Online learning affects ELP students, teachers



Lillian Esagoff staff writer 
Marilyn Palacios staff writer 
For foreign Beverly students, taking a class taught completely in English can be a daunting task. That’s where the English Learner Program (ELP) comes in. Students take a test and the ELP Coordinator Karen Moses uses that to evaluate their level of proficiency and where they should be placed to learn English successfully.
There are five levels of English as a language. The purpose of this program is to not only to teach students English, but also, according to the BHUSD website, to “emphasize cultural awareness and respect for the many ethnicities represented in our multi-cultural school, promote students’ positive self-concepts and provide equal opportunity for academic achievement.”
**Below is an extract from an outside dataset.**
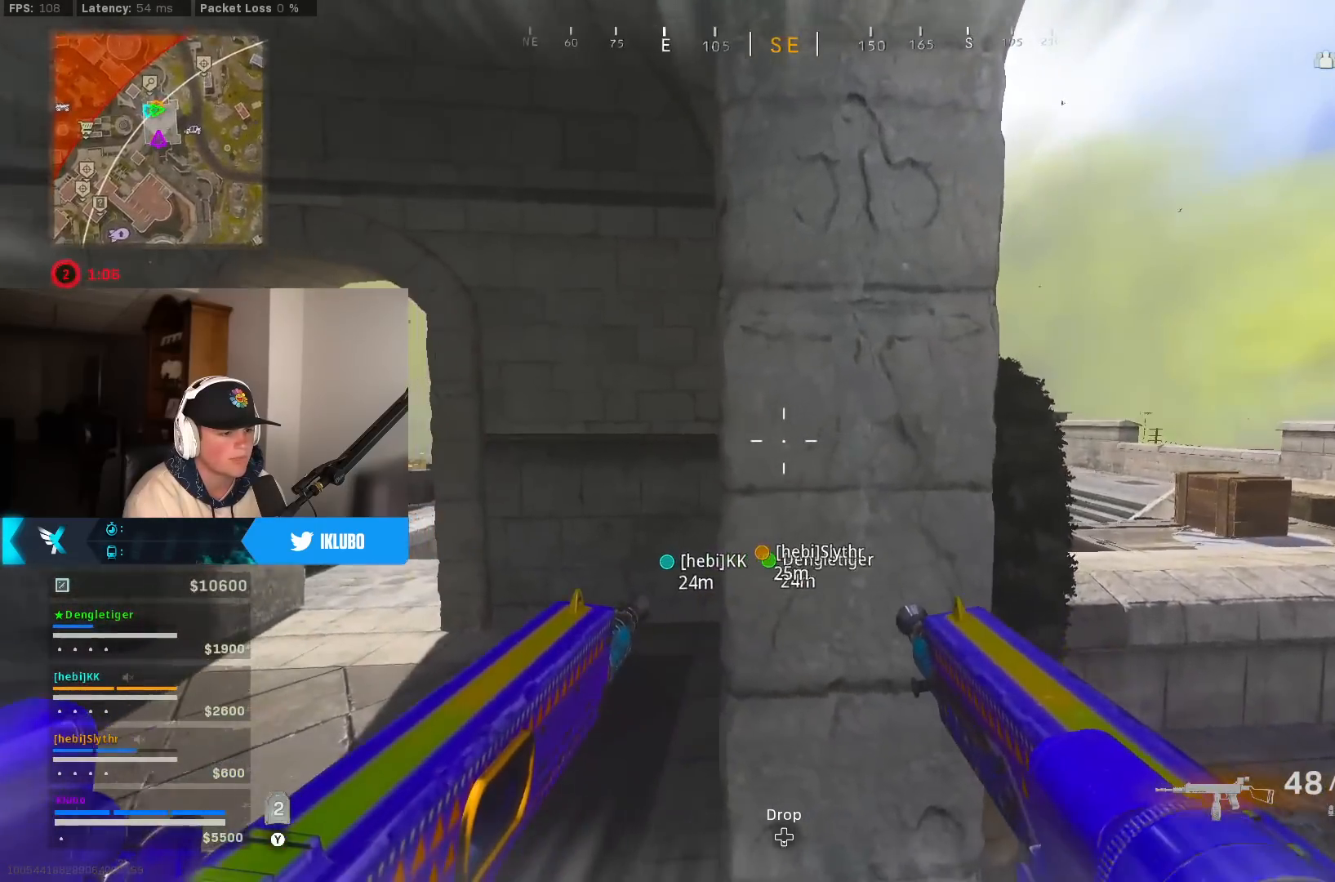
{"dt_ms": 500, "buttons": [], "left_stick": "center", "right_stick": "center", "button_events": []}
Moses prefers using Zoom to the online teaching tools that were available last semester.
“I like it better, I get to communicate with them better because of breakout rooms; therefore, I am able to have one-on-one conversations with the students,” Moses said. 
Since schools had to be shut down due to COVID-19 in March, students weren’t able to finish their three tests to see if they would qualify for regular English classes. Students were now able to take the tests.
“Students were supposed to take tests, but due to [COVID-19], they only took half of them so the board didn’t know if they were ready to be put into regular English. They ended up putting the students that were near passing into regular English, and the students that were not near the passing grade are taking the tests in the last two weeks of October,” Moses said. 
Senior ELP cub president Elnaz Nooripour assists new students coming to this country with learning English. She created the club as a student so she can assist EL students more. 
“If we were at school, I would help them be in sports, get to know people. Most of them are shy, so I could help them find friends in the school and show them sports and activities to join, but right now I can’t,” Nooripour said. 
Nooripour also works with teachers to figure out ways to make class “more enjoyable.”
“We also have fun activities for them to do; it’s not just work and work. We also help them with their other subjects like math, science,” Nooripour said. 
Nooripour finds herself unable to help students as well as she used to, due to online school. 
“If we were in regular school, we could see what they are doing, how they are doing their work; some students don’t focus on their work. In school as the school’s ELP president, I could tell them to meet with me during lunch, and we would talk about their issues, if they [would] want to join any clubs…right now it’s harder because I have to email them, and most of them don’t see it because they have too many emails from their other teachers. It’s hard to communicate with them,” Nooripour said.